As I see it – and I speak solely from my Canadian experience – some academic libraries have not yet developed or have not fully developed a culture of research. That goal can only be achieved by creating work environments and job expectations that are not so demanding as to discourage librarians from considering research and creative scholarly contributions, or from thinking that such pursuits could be an integral part of their “regular” working day. A strong faculty association and a Collective Agreement with guts are two other important factors in furthering librarians’ participation in academic research.

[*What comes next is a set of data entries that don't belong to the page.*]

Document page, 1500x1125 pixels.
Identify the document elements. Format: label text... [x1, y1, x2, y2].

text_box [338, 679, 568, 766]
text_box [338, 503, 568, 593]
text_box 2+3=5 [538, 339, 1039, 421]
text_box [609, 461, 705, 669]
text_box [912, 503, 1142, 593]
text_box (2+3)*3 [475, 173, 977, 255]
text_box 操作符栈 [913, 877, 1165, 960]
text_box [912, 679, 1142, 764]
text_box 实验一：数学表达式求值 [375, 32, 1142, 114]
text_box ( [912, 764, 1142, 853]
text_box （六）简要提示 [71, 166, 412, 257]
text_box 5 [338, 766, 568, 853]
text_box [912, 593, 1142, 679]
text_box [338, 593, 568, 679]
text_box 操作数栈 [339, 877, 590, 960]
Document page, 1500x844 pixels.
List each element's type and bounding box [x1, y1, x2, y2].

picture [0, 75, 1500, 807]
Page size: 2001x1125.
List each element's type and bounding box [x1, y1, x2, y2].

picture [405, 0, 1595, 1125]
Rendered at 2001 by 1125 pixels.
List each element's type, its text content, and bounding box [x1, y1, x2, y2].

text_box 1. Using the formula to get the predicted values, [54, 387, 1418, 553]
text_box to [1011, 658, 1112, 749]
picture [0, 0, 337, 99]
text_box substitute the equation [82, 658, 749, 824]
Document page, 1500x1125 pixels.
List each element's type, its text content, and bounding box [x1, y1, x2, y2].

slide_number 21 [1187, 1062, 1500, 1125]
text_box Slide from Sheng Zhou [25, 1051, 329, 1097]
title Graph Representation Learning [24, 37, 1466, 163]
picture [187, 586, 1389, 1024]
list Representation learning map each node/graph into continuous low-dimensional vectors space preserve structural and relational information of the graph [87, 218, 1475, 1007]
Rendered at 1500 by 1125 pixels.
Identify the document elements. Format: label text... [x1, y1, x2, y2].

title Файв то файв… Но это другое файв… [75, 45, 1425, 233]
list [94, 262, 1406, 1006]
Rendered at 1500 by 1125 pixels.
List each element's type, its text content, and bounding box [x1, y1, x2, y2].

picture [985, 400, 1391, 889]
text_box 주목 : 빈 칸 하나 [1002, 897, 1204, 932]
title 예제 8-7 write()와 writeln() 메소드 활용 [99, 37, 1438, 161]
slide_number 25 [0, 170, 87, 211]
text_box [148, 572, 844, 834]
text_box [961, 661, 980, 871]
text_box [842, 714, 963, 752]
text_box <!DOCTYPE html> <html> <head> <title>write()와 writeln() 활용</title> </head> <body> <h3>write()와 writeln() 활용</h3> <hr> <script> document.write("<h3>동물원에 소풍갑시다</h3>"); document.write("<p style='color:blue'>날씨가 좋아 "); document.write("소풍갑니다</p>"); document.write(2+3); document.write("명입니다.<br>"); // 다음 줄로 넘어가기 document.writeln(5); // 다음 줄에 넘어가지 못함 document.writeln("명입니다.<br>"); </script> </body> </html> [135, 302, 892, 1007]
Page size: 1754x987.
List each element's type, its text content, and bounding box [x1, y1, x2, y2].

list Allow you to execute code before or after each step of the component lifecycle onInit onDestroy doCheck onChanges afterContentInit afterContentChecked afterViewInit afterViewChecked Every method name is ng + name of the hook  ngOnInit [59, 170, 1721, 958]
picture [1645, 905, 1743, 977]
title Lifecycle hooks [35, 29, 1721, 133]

I have often heard from librarians at this and other universities that they are too busy just coping with their job even to contemplate doing research. That is why I think it vital to focus on fostering research rather than devising methods to contain or curtail it. It is part of moving away from what I call the “No” school of librarianship, the kind of passive-aggressive impasse where – I speak figuratively – it is illegal to make liquor privately or water publicly. If any more guidelines are to be written for us librarians, let them elaborate on how we can open up the taps of creativity, improve our working conditions, provide better service, and be more rounded scholars and professionals.